一つは、キャリア・アンカーに支えられた自己啓発であります。働く人々のキャリア形成・発達は、自分の意思で積極的に仕事に関する知識・技術を高めていこうとする意欲、すなわち自己啓発意欲がないと以下の第二、第三、第四の条件が整ったとしても円滑に進まないとされています。
第二は、職業生活に入る前の家庭生活、学校生活、そして地域社会における生活の中で学習や友人や先輩との交流、テレビや読書から得られる知識・情報などであります。
第三に、企業が企業目的の円滑な遂行を目的に行う教育訓練・能力開発であります。能力開発には仕事をしながら行うOJTと仕事から離れて行うOFF-JTがあります。
 キャリア開発の視点から、この2つの組み合わせを計画的に行い能力開発を行う必要があります。
 また、自己啓発を奨励し、それを支援する様々な制度が必要であります。
第四は、メンターとメンタリングであります。

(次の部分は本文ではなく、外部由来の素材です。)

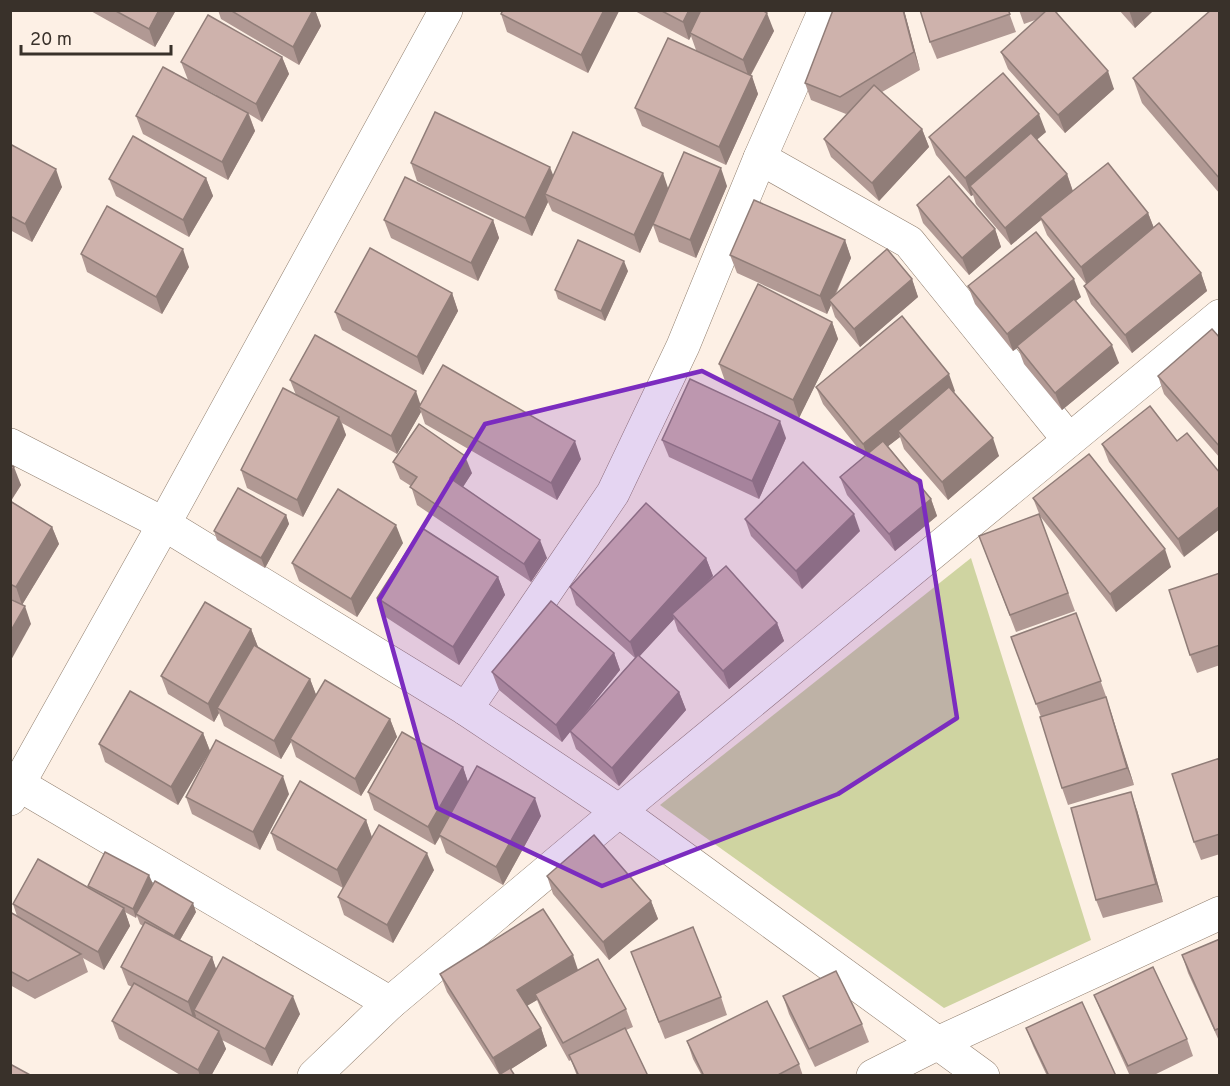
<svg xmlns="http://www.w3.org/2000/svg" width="1230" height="1086" font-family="Overpass,sans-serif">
	<rect width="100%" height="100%" fill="#fdf0e5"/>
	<!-- green -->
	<polygon fill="#cfd4a1" points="971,558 1091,940 944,1008 660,805"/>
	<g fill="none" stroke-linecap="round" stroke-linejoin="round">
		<defs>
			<g id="minor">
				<polyline points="825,10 760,158 683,346 613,493 466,709 619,811 983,1076"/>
				<polyline points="760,158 909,242 1069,440"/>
				<polyline points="10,445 164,524 466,709"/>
				<polyline points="18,784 390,1003"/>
				<polyline points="10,799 164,524 446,10"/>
				<polyline points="314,1076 390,1003 619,811 1220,316"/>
				<polyline points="873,1076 940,1042 1220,913"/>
			</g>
		</defs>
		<!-- minor casing -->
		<use href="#minor" stroke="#917f6f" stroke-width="34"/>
		<!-- minor -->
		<use href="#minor" stroke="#fff" stroke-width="33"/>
	</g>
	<!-- wall -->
	<g fill="#b19994">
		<polygon points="89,10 176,10 155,47"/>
		<polygon points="218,10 315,10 321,26 299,65 221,19"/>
		<polygon points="633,10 762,10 774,31 751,75 758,94 726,165 642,126 635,108 696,50 691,36 689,40"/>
		<polygon points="833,10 904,10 920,70 882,92 922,129 929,147 879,201 831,157 824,139 848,113 846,114 811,100 805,83"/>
		<polygon points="1008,10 1016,32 937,59 930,42"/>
		<polygon points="1019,10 1062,10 1056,13 1114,89 1065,133 1008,69 1001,52 1038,19 1024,24"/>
		<polygon points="1119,10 1154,10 1135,28"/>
		<polygon points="1220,10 1220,194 1142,103 1133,78"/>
		<polygon points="619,11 588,73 507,32 501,14"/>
		<polygon points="282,57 289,74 262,122 249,114 255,131 228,180 143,134 136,116 216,95 188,80 181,62"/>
		<polygon points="1046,132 1037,139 1067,174 1073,191 1148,213 1154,228 1201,273 1207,291 1132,353 1091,304 1084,286 1086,284 1047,235 1041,220 1011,245 976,204 973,195 971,196 936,155 929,137"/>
		<polygon points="10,144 62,187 32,242 10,230"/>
		<polygon points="411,163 553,176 668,188 727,186 696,258 659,242 653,225 640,253 552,211 548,202 532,236 417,181"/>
		<polygon points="206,178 213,196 189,237 116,196 109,179"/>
		<polygon points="917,205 995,229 1001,247 969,275 923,223"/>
		<polygon points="384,220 493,220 499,238 478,281 391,238"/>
		<polygon points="845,240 851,258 836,294 912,279 918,297 860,347 835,317 831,305 827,314 737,273 730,255"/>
		<polygon points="81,254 189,267 162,314 87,272"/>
		<polygon points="628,271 605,321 558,299 555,290"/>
		<polygon points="968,286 1081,297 1075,301 1119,363 1062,410 1024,364 1018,348 1013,351 975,304"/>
		<polygon points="452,293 458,311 423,375 342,330 335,312"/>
		<polygon points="832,322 838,339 799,418 725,381 719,364"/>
		<polygon points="1220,338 1220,458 1164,394 1158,376"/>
		<polygon points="290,380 420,404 581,459 557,500 425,424 421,412 397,454 342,423 346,435 303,517 247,488 241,470 296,395"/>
		<polygon points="816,387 955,391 953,393 999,456 948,500 904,449 900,437 888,446 931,499 937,516 895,551 847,495 840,477 865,457 823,404"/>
		<polygon points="1150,406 1184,557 1109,462 1102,444"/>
		<polygon points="786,438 759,499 669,457 662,440"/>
		<polygon points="393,462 472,473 463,487 547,558 531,582 417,505 411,486 400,479"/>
		<polygon points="10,465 21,485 11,501 52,527 59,544 22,605 10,598"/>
		<polygon points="1033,498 1171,567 1116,612 1040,516"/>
		<polygon points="1039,514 1075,611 1016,632 979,536"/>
		<polygon points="286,515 289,524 265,568 217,540 214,531"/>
		<polygon points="745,519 860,531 802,589 751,536"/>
		<polygon points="403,543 357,617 299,581 292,563"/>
		<polygon points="706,558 713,576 706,584 777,623 784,641 729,689 678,631 674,619 639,657 679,692 686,710 619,786 576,749 570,732 562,742 499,690 492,672 614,653 620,670 583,716 635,658 576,605 570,587"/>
		<polygon points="1220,573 1220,665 1197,673 1190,655"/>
		<polygon points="498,577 505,595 459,665 384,616 377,598"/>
		<polygon points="1076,613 1107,699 1106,699 1134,785 1068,805 1062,788 1041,717 1011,637"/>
		<polygon points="251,629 258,647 310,679 316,695 390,719 397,737 361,796 296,757 291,742 281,759 224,726 219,713 214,722 168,694 161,676"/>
		<polygon points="203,733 210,751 178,805 105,762 99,744"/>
		<polygon points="1220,758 1220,854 1201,860 1194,842"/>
		<polygon points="463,767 468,783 541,816 503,885 446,853 440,837 435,845 374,810 368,792"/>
		<polygon points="289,794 260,850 192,814 186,797"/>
		<polygon points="1137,810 1163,902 1103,918 1096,900"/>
		<polygon points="366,820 372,837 434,870 393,943 344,915 338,897 343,888 277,850 271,833"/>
		<polygon points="547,876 651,901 658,919 609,960 553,894"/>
		<polygon points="153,884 146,898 196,912 180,940 212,957 216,969 300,1014 272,1066 222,1040 226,1049 211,1076 182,1076 119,1039 112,1021 132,987 128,985 121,967 143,926 140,924 137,916 136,918 125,912 130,926 104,970 83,958 88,972 35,999 10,985 10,912 17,916 13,904 89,888 88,886"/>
		<polygon points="1220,939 1220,1043 1188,973 1182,955"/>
		<polygon points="631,952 721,997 727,1015 665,1039"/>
		<polygon points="578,970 626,1009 633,1027 626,1030 648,1076 577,1076 571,1060 569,1061 542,1012 537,1000 527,1006 541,1028 547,1046 511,1069 499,1074 447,992 440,974"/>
		<polygon points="1094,995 1187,1039 1193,1056 1152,1076 1130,1076 1101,1012"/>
		<polygon points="783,996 862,1024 869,1042 815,1067 789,1014"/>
		<polygon points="1026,1028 1116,1076 1047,1076 1033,1046"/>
		<polygon points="687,1041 799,1064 803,1076 702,1076 693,1059"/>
	</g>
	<!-- shaded-wall -->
	<g fill="#907d78">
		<polygon points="159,10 176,10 155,47 149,29"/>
		<polygon points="313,10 315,10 321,26 299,65 293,47"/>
		<polygon points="604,10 619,10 619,11 588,73 581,55"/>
		<polygon points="689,10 705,10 690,33 691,36 689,40 683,22"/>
		<polygon points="903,10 904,10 920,70 914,52"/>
		<polygon points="1129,10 1154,10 1135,28"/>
		<polygon points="767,13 774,31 749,78 743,60"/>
		<polygon points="282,57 289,74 262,122 256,104"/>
		<polygon points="1108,71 1114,89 1065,133 1058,115"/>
		<polygon points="752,76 758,94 726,165 719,147"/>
		<polygon points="248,113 255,131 228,180 222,162"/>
		<polygon points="1039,114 1046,132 975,193 970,186 973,195 971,196 965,178"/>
		<polygon points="922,129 929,147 879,201 872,183"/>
		<polygon points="550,167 557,185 545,194 548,202 532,236 525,218"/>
		<polygon points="721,168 727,186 696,258 690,240"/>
		<polygon points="56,169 62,187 32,242 25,224"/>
		<polygon points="663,173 669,191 640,253 634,235"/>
		<polygon points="1067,174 1073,192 1040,217 1041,220 1011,245 1005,228"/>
		<polygon points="206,178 213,196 189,237 183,220"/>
		<polygon points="1148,213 1155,231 1087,285 1081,267"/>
		<polygon points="493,220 499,238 478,281 471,263"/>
		<polygon points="995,229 1001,247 969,275 962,258"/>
		<polygon points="845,240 851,258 831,303 829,300 831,305 827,314 820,296"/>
		<polygon points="183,249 189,267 162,314 156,297"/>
		<polygon points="624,261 628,271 605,321 601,311"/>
		<polygon points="1201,273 1207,291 1132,353 1125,335"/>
		<polygon points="912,279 918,297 860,347 854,329"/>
		<polygon points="1074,279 1081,297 1013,351 1007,334"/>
		<polygon points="452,293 458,311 423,375 417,357"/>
		<polygon points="832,322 838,339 799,418 793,400"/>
		<polygon points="1112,345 1119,363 1062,410 1055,393"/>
		<polygon points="949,374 955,391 901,435 898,431 900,437 869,461 863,444"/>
		<polygon points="416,391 422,409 419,407 421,412 397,454 391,436"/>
		<polygon points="339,417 346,435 303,517 297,500"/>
		<polygon points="780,421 786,438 759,499 752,481"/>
		<polygon points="993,438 999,456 948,500 942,482"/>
		<polygon points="575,441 581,459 557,500 551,483"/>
		<polygon points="465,456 472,473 457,496 450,478"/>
		<polygon points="14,467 21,485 10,502 10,473"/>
		<polygon points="931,499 937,516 895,551 889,534"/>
		<polygon points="1220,506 1220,529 1184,557 1178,539"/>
		<polygon points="854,514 860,531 802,589 796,571"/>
		<polygon points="286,515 289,524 265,568 261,558"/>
		<polygon points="396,525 403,543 357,617 351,599"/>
		<polygon points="52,527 59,544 22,605 16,587"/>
		<polygon points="540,540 547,558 531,582 524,564"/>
		<polygon points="1165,549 1171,567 1116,612 1110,594"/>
		<polygon points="706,558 713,576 675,617 672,614 674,619 636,660 630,642"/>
		<polygon points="498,577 505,595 459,665 453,647"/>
		<polygon points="25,606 31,624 10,662 10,632"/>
		<polygon points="777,623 784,641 729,689 723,671"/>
		<polygon points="251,629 258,647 221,710 217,708 219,713 214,722 208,704"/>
		<polygon points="614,653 620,670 562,742 556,725"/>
		<polygon points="310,679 317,697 290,739 291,742 281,759 274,741"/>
		<polygon points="679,692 686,710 619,786 612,768"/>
		<polygon points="1106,697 1112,715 1134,785 1127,768"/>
		<polygon points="390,719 397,737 361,796 355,779"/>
		<polygon points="203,733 210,751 178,805 171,787"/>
		<polygon points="463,767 469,785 435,845 428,827"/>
		<polygon points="283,776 289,794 260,850 253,832"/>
		<polygon points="1131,792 1137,810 1163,902 1156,884"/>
		<polygon points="535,798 541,816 503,885 496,867"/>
		<polygon points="366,820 372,838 343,888 337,870"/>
		<polygon points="427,853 434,870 393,943 387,925"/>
		<polygon points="149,875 153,884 138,915 136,914 136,918 133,909"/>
		<polygon points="651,901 658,919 609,960 603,942"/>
		<polygon points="193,903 196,912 177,945 174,936"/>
		<polygon points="124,908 130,926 104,970 98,952"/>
		<polygon points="573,955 579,973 535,994 537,1000 523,1008 517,990"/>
		<polygon points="212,957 218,975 194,1010 196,1016 194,1020 188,1002"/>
		<polygon points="293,996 300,1014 272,1066 265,1049"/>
		<polygon points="541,1028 547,1046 500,1076 493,1058"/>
		<polygon points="219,1031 226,1049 211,1076 200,1076 198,1070"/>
	</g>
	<!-- building -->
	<g fill="#ceb2ac" stroke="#907d78" stroke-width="1.5">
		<polygon points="114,10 159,10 149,29"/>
		<polygon points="230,10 313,10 293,47"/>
		<polygon points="503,10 604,10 581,55 501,14"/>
		<polygon points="660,10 689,10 683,22"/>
		<polygon points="701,10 762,10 767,13 743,60 690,33"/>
		<polygon points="833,10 903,10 914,52 840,97 805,83"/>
		<polygon points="920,10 1008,10 1010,14 930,42"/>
		<polygon points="1047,10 1054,10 1108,71 1058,115 1001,52"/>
		<polygon points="1211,10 1220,10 1220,179 1133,78"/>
		<polygon points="208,15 282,57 256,104 181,62"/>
		<polygon points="668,38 752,76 719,147 635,108"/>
		<polygon points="163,67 248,113 222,162 136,116"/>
		<polygon points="1003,73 1039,114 965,178 929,137"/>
		<polygon points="874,85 922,129 872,183 824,139"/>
		<polygon points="435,112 550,167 525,218 411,163"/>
		<polygon points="573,132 663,173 634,235 545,194"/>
		<polygon points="1031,133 1067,174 1005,228 970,186"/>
		<polygon points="133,136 206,178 183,220 109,179"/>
		<polygon points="10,144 56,169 25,224 10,216"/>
		<polygon points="684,152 721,168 690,240 653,224"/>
		<polygon points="1108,163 1148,213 1081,267 1040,217"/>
		<polygon points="949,176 995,229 962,258 917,205"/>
		<polygon points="405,177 493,220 471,263 384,220"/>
		<polygon points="754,200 845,240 820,296 730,255"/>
		<polygon points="107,206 183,249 156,297 81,254"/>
		<polygon points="1159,223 1201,273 1125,335 1084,286"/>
		<polygon points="1036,232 1074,279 1007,334 968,286"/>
		<polygon points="578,240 624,261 601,311 555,290"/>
		<polygon points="370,248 452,293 417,357 335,312"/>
		<polygon points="887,249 912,279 854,329 829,300"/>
		<polygon points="758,284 832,322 793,400 719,364"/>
		<polygon points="1074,299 1112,345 1055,393 1017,346"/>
		<polygon points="902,316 949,374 863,444 816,387"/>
		<polygon points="1212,329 1220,338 1220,447 1158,376"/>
		<polygon points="315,335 416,391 391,436 290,380"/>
		<polygon points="443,365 575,441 551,483 419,407"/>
		<polygon points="690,379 780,421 752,481 662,440"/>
		<polygon points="949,387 993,438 942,482 898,431"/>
		<polygon points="283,388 339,417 297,500 241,470"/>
		<polygon points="1150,406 1177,441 1187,433 1220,473 1220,506 1178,539 1102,444"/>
		<polygon points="419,424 465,456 450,478 540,540 524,564 410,487 417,477 393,462"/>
		<polygon points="883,441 931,499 889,534 840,477"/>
		<polygon points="1089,454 1165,549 1110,594 1033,498"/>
		<polygon points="803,462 854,514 796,571 745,519"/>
		<polygon points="10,465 14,467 10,473"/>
		<polygon points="238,488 286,515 261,558 214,531"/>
		<polygon points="338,489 396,525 351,599 292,563"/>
		<polygon points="10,501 52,527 16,587 10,584"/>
		<polygon points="646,503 706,558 630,642 570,587"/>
		<polygon points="1039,514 1068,593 1010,615 979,536"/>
		<polygon points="422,528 498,577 453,647 377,598"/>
		<polygon points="726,566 777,623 723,671 672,614"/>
		<polygon points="1220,573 1220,645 1190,655 1169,590"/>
		<polygon points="10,599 25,606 10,632"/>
		<polygon points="551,601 614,653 556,725 492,672"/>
		<polygon points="205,602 251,629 208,704 161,676"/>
		<polygon points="1076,613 1101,681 1036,704 1011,637"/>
		<polygon points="254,645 310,679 274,741 217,708"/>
		<polygon points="638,655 679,692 612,768 570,731"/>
		<polygon points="325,680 390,719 355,779 290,739"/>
		<polygon points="130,691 203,733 171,787 99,744"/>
		<polygon points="1106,697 1127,768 1062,788 1040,717"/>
		<polygon points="402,732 463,767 428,827 368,792"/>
		<polygon points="216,740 283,776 253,832 186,797"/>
		<polygon points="1220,758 1220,834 1194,842 1172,774"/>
		<polygon points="477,766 535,798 496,867 439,835"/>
		<polygon points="300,781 366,820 337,870 271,833"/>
		<polygon points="1131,792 1156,884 1096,900 1071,808"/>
		<polygon points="379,825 427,853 387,925 338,897"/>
		<polygon points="594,835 651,901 603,942 547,876"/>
		<polygon points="105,852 149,875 133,909 88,886"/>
		<polygon points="38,859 124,908 98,952 13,904"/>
		<polygon points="155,881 193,903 174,936 136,914"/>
		<polygon points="543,909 573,955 517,990 541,1028 493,1058 440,974"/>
		<polygon points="10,912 81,954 28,981 10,971"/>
		<polygon points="145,922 212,957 188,1002 121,967"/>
		<polygon points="693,927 721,997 659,1022 631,952"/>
		<polygon points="1220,939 1220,1028 1215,1030 1182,955"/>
		<polygon points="223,957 293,996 265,1049 194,1010"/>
		<polygon points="598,959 626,1009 563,1043 535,994"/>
		<polygon points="1153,967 1187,1039 1128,1066 1094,995"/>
		<polygon points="836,971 862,1024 809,1049 783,996"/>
		<polygon points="134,983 219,1031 198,1070 112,1021"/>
		<polygon points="767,1001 799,1064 776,1076 704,1076 687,1041"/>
		<polygon points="1082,1002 1116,1076 1049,1076 1026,1028"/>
		<polygon points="625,1028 648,1076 579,1076 569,1055"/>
		<polygon points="10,1064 32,1076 10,1076"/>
		<polygon points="510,1068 515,1076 497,1076"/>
	</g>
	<!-- marked area -->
	<path fill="#7b2cbf" fill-opacity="0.2" stroke="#7b2cbf" stroke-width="4.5" stroke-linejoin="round" d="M702,371L920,481L957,718L838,794L602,886L437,808L379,600L485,424Z"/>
	<!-- border -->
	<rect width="1230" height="1086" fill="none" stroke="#39312a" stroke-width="24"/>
	<!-- scale -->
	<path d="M21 45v9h150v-9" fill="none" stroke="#39312a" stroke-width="3"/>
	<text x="30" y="45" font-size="18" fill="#39312a" stroke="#fdf0e5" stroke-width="4.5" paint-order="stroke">20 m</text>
</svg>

メンターとは、その人が持っている知識や経験、ある種の力を用いて、それらを持たないプロトジーのキャリアの成功を助ける人のことであります。
 メンターの多くは年長者であり、メンターとプロトジーの関係は両者の共通する価値観やシンパシーなどの上になりたっている私的な関係であるが、近年は、組織が両者の組み合わせを仲介して積極的にキャリア開発に役立てようとする事例もみられるようになりました。
 多くの研究はクラム(Kram,K.E)の分類に従い直接キャリア発達を促進するキャリア機能と情緒的な安定や心理的な変容・承認の面で支える心理・社会的機能に大別していますが、現実に職業人としての手本となる役割モデルをひとつの重要な機能として独立させている研究も進められています。